I've seen it around before but didn't think much of it until Lorena pointed one out as a medicinal herb and also one for cooking. My neighbor across the street has some and it tasted a little like mint to me and neighbors think it tastes like Vicks Vapor Rub (Va-pa-roo) which is eucalyptus.
For some reason all the neighbors know it as Palo Santo so my Internet searches turned up empty until today. There is an amazing amount of recipe pages, fotos and videos for it's many uses. Mostly wraps for cooking but but just cut up for flavoring as well. Not sure if I can take cuttings or if it spreads in the roots. I will go to a vivero (plant nursery) if I have to. Don't know what is in that wrap below but it sure looks good.
The video is the only one I found in English (many in Spanish) ... and the info below is from Wikipedia to fill in a bit.
Hoja santa (Piper auritum) is an aromatic herb with a heart-shaped, velvety leaf which grows in tropic Mesoamerica. The name hoja santa means "sacred leaf" in Spanish. It is also known as yerba santa, hierba santa, Mexican pepperleaf, acuyo, tlanepa, anisillo, root beer plant, and sacred pepper.
The leaves can reach up to 30 centimeters (12 in) or more in size. The complex flavor of hoja santa is not so easily described; it has been compared to eucalyptus, licorice, sassafras, anise, nutmeg, mint, tarragon, and black pepper.

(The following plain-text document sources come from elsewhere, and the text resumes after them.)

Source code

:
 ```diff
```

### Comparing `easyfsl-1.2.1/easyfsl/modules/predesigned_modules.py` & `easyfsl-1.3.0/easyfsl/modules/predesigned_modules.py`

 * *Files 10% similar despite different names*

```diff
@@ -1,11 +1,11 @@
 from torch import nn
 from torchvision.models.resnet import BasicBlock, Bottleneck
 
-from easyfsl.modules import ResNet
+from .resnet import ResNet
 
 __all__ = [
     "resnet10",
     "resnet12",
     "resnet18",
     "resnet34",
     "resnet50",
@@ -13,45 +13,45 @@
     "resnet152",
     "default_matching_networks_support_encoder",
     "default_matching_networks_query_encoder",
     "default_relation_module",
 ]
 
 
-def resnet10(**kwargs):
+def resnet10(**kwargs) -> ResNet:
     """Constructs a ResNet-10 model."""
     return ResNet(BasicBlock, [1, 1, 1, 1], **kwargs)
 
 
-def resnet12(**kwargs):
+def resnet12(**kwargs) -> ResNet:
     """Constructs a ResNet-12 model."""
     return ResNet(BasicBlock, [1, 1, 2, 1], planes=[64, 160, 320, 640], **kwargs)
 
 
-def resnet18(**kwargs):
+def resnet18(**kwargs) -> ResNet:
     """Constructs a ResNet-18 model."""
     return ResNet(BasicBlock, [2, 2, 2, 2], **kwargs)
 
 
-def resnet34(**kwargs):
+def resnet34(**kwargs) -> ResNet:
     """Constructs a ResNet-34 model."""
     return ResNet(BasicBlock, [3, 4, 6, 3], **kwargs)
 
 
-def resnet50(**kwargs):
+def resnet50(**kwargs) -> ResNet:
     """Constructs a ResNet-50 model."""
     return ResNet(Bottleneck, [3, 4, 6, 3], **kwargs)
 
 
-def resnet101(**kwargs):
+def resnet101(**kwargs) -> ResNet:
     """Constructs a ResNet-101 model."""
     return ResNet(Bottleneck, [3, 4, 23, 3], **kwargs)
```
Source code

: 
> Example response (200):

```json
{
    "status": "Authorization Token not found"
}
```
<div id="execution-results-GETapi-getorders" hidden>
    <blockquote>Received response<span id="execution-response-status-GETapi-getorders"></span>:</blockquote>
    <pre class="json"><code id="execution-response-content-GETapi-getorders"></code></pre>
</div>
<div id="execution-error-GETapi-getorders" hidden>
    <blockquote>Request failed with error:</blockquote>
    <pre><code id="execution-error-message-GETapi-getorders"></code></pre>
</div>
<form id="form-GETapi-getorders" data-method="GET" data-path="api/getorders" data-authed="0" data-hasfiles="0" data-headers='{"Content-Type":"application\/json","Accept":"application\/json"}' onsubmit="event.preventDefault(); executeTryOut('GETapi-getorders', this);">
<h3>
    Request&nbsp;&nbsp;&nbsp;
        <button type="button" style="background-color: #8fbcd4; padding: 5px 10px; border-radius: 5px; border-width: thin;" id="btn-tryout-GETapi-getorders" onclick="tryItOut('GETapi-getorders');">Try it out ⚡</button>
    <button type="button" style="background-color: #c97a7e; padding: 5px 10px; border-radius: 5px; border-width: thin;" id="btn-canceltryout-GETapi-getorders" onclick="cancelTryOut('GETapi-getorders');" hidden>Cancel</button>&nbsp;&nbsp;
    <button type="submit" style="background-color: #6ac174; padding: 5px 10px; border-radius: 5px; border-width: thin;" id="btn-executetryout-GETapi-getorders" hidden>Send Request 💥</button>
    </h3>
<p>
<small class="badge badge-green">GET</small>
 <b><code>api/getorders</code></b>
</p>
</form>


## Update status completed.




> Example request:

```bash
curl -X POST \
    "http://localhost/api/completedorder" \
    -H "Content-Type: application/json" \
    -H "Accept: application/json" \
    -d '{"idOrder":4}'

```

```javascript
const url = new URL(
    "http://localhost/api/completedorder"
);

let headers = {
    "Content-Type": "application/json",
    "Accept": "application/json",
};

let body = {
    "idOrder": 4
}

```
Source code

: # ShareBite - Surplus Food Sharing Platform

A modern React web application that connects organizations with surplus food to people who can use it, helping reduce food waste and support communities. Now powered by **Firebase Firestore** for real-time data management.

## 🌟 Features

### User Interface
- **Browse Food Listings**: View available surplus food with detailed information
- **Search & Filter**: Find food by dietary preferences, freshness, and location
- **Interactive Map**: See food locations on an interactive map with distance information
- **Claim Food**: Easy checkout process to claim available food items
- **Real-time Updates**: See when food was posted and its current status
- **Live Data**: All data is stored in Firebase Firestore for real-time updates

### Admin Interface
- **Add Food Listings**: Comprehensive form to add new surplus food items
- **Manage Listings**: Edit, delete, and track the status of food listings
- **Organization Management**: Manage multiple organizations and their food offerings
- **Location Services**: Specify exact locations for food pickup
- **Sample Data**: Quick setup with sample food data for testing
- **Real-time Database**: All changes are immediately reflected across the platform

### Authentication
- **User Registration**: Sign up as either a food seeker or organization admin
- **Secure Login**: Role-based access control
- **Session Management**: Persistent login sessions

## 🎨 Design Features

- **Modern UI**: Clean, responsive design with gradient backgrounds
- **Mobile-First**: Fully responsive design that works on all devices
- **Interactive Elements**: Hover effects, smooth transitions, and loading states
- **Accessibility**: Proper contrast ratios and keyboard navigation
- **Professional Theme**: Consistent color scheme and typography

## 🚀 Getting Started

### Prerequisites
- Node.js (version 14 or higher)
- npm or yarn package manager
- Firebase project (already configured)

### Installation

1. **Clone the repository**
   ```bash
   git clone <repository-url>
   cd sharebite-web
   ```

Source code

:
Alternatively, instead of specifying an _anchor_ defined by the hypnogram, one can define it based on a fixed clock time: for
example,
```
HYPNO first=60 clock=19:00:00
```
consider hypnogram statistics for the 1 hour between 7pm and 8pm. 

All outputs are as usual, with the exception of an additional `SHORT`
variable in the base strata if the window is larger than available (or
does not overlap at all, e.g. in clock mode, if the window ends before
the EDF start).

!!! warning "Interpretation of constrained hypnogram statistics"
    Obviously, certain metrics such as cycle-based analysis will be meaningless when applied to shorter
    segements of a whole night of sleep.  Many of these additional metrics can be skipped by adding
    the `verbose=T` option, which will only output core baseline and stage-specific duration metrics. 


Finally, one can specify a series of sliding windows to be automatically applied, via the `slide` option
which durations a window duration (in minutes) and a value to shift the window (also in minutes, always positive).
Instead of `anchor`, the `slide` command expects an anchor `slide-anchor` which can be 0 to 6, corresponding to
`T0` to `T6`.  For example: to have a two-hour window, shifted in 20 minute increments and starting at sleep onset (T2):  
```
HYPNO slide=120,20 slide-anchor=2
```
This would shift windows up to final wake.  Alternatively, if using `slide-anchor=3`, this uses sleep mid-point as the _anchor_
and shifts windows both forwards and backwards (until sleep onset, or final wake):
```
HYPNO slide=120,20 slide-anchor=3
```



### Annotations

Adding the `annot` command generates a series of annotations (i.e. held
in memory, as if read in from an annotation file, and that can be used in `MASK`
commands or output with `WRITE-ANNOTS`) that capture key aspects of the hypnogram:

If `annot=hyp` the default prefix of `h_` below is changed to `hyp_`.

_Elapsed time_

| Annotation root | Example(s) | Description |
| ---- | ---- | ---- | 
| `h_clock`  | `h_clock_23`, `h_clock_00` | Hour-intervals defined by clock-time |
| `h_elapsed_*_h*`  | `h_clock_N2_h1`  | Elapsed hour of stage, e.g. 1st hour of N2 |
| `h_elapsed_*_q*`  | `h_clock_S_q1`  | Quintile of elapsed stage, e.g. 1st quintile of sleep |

The flavor is stronger in the young stems and veins.
It is native to the Americas, from northern South America to Mexico, and is also cultivated in southeast Florida.
It is often used in Mexican cuisine for tamales, the fish or meat wrapped in fragrant leaves for cooking, and as an essential ingredient in mole verde, the green sauce originated in the Oaxaca region of Mexico. It is also chopped to flavor soups, such as pozole, and eggs. In Central Mexico, it is used to flavor chocolate drinks. In southeastern Mexico, a green liquor called Verdín is made from hoja santa. It is also used for tea. American cheesemaker Paula Lambert created "Hoja santa cheese", goat cheese wrapped with the hoja santa leaves and imbued with its flavor. While typically used fresh, it is also used in dried form, although drying removes much of the flavor and makes the leaf too brittle to be used as a wrapper.
The essential oils within the leaf are rich in safrole, a substance also found in sassafras, which has been shown to be carcinogenic in animals. In 1960, the U.S. Food and Drug Administration banned sassafras bark along with sassafras oil and safrole as flavoring agents because of their carcinogenic properties and the Council of Europe imposed the same ban in 1974, although toxicological studies show that humans do not process safrole into its carcinogenic metabolite.